The failure of effective communication between the officers and the suspect undoubtedly contributed to the unfortunate outcome. As noted, the circumstances are indicative of the absence of the components of the cooperative principle. First, the officers did not provide an adequate level of detail required to execute a proper arrest and, second, ambiguity and excessive confusion underlined the situation. These conclusions are discernible from reports that Floyd had been asleep in the car just before the incident began, and that it had been difficult to rouse him when the police arrived (Dewans & Arango, 2021). It necessarily follows that the suspect woke up dazed, confused, and encountered four police officers shouting commands at him and, therefore, could not possibly fathom what was going on at that moment.
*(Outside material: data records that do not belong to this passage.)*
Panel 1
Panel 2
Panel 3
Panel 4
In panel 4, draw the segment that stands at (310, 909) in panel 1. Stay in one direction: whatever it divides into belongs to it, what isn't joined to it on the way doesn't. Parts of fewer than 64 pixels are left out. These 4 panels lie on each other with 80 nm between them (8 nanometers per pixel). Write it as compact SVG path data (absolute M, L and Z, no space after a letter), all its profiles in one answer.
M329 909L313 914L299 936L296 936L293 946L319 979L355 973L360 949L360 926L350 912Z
Further, the pragmatic information—police commands—coupled with their overall demeanor only antagonized the suspect further considering the history of police encounters with Black people in the US. Accordingly, the entire encounter was confrontational from the onset thereby leaving no chance for the tenets of the cooperative principle to take hold.
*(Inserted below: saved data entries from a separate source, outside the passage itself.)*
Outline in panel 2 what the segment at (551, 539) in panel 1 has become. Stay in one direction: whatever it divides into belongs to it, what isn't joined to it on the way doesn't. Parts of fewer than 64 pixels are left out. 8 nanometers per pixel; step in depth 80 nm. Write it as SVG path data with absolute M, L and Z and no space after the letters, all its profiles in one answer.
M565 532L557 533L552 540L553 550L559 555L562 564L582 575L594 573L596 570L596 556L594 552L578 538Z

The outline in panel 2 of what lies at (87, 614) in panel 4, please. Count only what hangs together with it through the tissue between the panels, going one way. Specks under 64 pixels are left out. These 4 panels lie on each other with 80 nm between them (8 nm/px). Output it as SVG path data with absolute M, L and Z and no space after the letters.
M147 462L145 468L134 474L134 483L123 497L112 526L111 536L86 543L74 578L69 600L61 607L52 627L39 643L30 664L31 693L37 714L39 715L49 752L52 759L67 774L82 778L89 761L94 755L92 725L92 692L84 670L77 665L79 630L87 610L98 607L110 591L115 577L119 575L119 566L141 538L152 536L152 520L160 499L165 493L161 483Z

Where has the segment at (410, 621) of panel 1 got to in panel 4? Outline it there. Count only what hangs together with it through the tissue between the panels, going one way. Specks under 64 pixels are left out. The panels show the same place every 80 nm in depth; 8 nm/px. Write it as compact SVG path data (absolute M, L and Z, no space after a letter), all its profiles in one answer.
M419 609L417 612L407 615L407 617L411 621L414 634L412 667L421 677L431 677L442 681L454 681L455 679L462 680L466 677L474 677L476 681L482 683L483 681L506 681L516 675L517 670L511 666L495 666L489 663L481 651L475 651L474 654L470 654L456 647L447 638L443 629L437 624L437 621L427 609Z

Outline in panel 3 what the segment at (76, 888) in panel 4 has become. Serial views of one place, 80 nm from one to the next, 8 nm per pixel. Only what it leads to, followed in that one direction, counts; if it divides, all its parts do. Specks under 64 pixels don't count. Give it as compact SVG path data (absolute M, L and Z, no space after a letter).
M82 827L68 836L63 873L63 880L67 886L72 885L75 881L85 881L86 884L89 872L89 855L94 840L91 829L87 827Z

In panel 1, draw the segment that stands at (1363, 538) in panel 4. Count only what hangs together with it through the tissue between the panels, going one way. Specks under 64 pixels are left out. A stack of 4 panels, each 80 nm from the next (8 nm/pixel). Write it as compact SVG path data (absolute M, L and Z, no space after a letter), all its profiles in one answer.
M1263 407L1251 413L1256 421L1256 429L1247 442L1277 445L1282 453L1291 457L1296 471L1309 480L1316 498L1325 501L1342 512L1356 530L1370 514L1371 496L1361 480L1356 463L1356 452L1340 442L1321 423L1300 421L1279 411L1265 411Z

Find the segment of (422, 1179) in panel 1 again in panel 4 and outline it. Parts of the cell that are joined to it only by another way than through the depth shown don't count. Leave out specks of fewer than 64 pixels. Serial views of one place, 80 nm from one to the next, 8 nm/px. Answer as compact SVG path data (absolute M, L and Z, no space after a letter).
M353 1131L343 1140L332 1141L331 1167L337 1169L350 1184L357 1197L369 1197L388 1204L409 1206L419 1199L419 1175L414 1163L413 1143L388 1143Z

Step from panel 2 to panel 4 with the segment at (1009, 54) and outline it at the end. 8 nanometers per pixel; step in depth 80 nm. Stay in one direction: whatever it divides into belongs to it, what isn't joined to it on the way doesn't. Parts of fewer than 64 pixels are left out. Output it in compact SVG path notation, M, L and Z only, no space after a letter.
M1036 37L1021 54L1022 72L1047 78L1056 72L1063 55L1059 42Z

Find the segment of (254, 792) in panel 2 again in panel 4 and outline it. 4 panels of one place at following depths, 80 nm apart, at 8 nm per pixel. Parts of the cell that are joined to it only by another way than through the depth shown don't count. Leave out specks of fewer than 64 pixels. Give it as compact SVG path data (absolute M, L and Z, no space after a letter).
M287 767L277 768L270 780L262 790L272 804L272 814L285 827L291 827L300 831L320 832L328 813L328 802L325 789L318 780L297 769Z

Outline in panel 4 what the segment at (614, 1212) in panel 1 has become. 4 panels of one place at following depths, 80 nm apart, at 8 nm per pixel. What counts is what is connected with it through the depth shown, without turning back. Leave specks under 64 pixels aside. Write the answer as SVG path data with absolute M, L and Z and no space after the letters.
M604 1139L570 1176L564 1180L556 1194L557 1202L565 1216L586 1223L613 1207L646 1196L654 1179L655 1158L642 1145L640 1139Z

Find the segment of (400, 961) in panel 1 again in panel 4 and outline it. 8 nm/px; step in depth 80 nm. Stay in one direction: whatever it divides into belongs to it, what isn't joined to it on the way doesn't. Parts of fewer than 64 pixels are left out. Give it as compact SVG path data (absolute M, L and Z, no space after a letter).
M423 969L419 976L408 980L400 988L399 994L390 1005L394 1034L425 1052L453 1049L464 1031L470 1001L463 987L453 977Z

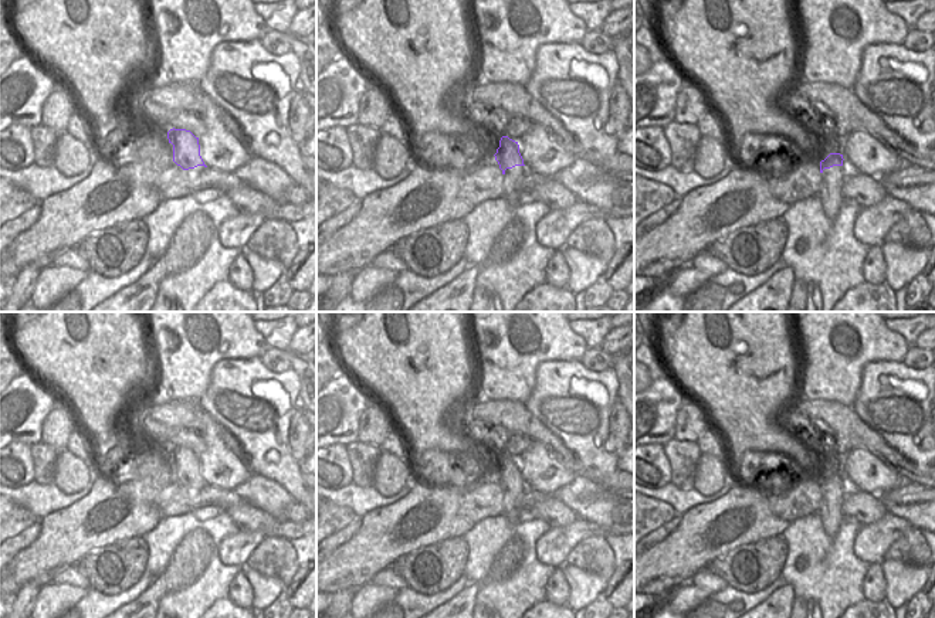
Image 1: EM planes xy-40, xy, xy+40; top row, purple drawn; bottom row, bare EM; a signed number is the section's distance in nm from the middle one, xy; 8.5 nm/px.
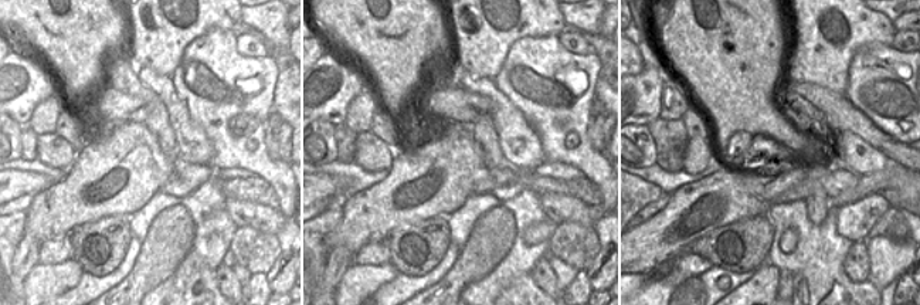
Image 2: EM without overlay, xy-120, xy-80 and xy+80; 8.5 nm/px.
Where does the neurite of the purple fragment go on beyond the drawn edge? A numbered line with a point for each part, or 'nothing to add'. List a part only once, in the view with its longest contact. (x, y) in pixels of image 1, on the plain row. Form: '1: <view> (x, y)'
1: xy+40 (830, 513)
Changing the communication and interaction approach by law enforcement agents is the best way to avert similar occurrences in the future and minimize the seeming runway trend of police brutality engulfing the country. There is an urgent need to erase the confrontational mindset that currently prevails among police officers and emphasize the need for soft authority. Accordingly, teaching police officers about the cooperative communication approach and training them on how to apply it in all situations should become a priority. Accordingly, they will have the capacity to approach contentious situations in a way that de-escalates the situation rather than stoke tensions like in Floyd’s case. Officers must also learn to listen to the suspects and anyone in the vicinity. For example, Chauvin failed to listen to Floyd’s protests that he could not breathe and he even ignored the paramedics when they arrived. The outcome would have been different if he had listened to the suspect, the paramedics, and the onlookers.

Conclusion

This discourse contends that the Chauvin-Floyd interaction is an apt example of the inadequacy of the legal parameters that define the communication and interactions between police officers and suspects. The prevailing structures are defective in that, instead of embracing the cooperative approach, they foster an adversarial method that usually results in communication breakdowns that often lead to fatal outcomes. Accordingly, the concern in the present case is that a communication breakdown caused by the officers’ confrontational approach resulted in Floyd’s death. The likelihood of a better outcome would have been higher if the officers had adopted a cooperative approach. The racial bias issue is also inevitable considering that the deployment of these combative strategies usually targets specific ethnic minorities. Accordingly, law enforcement must change their present stance and adopt a cooperative communication approach to minimize and eliminate potentially fatal communication breakdowns between officers and suspects.

References

Chen, Z. (2019). On English conversations from the perspective of cooperative principle and politeness principle. Advances in Social Science, Education, and Humanities Research, 371, 443-447.

Dewan, S., & Arango, T. (2021). In early testimony for the defense, the witness says Chauvin’s force was ‘justified’. The New York Times. Web.

Hill, E., Tiefenthäler, A., Triebert, C., Jordan, D., Willis, H., & Stein, R. (2021). How George Floyd was killed in police custody. The New York Times. Web.